Lagos seeks protection of wildlife population


The Lagos State Environmental Protection Agency (LASEPA), has called for collective support against unlawful trade of wildlife, hunting and possession of wildlife parts.

The General Manager of LASEPA, Dr. Dolapo Fasawe, made the call on the heels of the recovery of a sea turtle from an illegal poacher, who was arrested by the officials of the Kick against Indiscipline (KAI), Eti-Osa Zone.

Fasawe said in a statement on Thursday in Lagos,  that protecting the wildlife would help to sustain the ecological balance and prevent extinction of some special animals and plants.

She said that ignorance of the general public to the benefits of wildlife is contributing highly to the rate of unchecked illicit trade of the endangered species, by few selfish people against the general interest of all.

”Our awareness advocacy recently paid off, as the officials of the Kick Against Indiscipline (KAI), Eti-Osa Zone, professionally arrested one Muhammad, who confessed to hunting of sea animals at the ocean and selling to awaiting customers.

”The sea animal was recovered and later released back home into the ocean at oniru beach, in the presence of our natural resource protection team,” the general manager said.

According to her, the laws covering the preservation and conservation of wildlife in Nigeria are largely enshrined in two sets of Acts.

She said that they are the Nigerian Endangered Species Act (Control of International Trade and Traffic) Act, Decree 11 of the 1985 Constitution, and Section 20 of the National Parks Service Act.

Fasawe said that these extant laws in principle regulate the hunting, raring and trade of animals, as well as set up the various game reserves currently existing in Nigeria, including the Yankari, and Borgu game reserves, Okomu and Old Oyo National parks, among others.

The existing laws allow for a fine of N5 million or one year jail term for the illicit trade of endangered animals in Nigeria.

”Lagos State is a largely urban setting, with the fastest growing population in Africa.

”The per capita needs such as housing, industrialisation, recreational centres and other amenities pose danger to existence of some special animals and plants with limited availability of land for conservation activities,” she said.

The general manager, however, said that LASEPA is striving to maintain balance by diligently monitoring the effects of these undesirable activities on the environment and also protect the native wildlife population.

She said that this was by insisting on a comprehensive Environmental Impact Assessment (EIA), as a mandatory requirement before the commencement of any projects, in a bid to savage the comfort zone.

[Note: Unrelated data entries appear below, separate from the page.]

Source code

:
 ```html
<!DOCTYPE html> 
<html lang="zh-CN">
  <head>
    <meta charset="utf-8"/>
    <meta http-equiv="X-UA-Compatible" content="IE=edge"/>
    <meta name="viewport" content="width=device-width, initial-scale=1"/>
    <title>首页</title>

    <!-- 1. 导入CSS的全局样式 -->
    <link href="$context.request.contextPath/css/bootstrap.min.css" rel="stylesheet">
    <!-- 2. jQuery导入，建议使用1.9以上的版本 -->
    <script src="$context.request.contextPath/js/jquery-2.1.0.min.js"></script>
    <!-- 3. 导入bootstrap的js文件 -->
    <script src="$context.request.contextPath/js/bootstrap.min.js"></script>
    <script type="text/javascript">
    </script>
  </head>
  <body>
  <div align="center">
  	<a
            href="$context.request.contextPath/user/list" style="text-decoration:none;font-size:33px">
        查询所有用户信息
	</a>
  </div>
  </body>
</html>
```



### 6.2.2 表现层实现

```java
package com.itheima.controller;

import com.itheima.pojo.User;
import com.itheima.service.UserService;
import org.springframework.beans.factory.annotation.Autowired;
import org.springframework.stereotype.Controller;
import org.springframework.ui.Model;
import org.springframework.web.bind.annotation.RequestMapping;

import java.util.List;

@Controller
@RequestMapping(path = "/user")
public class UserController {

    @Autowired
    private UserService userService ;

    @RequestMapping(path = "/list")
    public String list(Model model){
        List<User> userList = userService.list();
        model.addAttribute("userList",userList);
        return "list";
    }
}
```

Fasawe said that as a port city, Lagos is vulnerable to illicit trade of these treasured species, therefore, the agency had embarked on aggressive advocacy, improved surveillance and monitoring activities.

According to her, the peculiarities of wildlife conservation and management require all three levels of government to clearly map out policies to prevent trafficking of these precious species, through various airports and seaports across the state.

”Therefore, there is the need to create several layers of policies and checks to protect our precious biodiversity and also ensure that people acts responsibly by totally avoiding poaching, unhealthy gaming and habitation destruction (bush burning, deforestation,” she said.

Fasawe said that LASEPA has improved its baseline data collection, identification of endangered animal species and protected areas, botanical tagging of special trees/plants, in addition to strengthening the policies at state and local levels.

She listed the green turtle, African savanna elephant, western gorilla, white bellied pangolin, black rhino and grey parrots as endangered species facing varying threats, as a result of unlawful sales, habitat destruction, fashion trend, domestication amongst others.

Tree plant such as sandbox tree, pine tree, anta root, cabbage tree, African mahogany and stool wood are categorised as vulnerable by the International Union for Conservation of Nature (IUCN), due to over exploitation and medicinal relevance.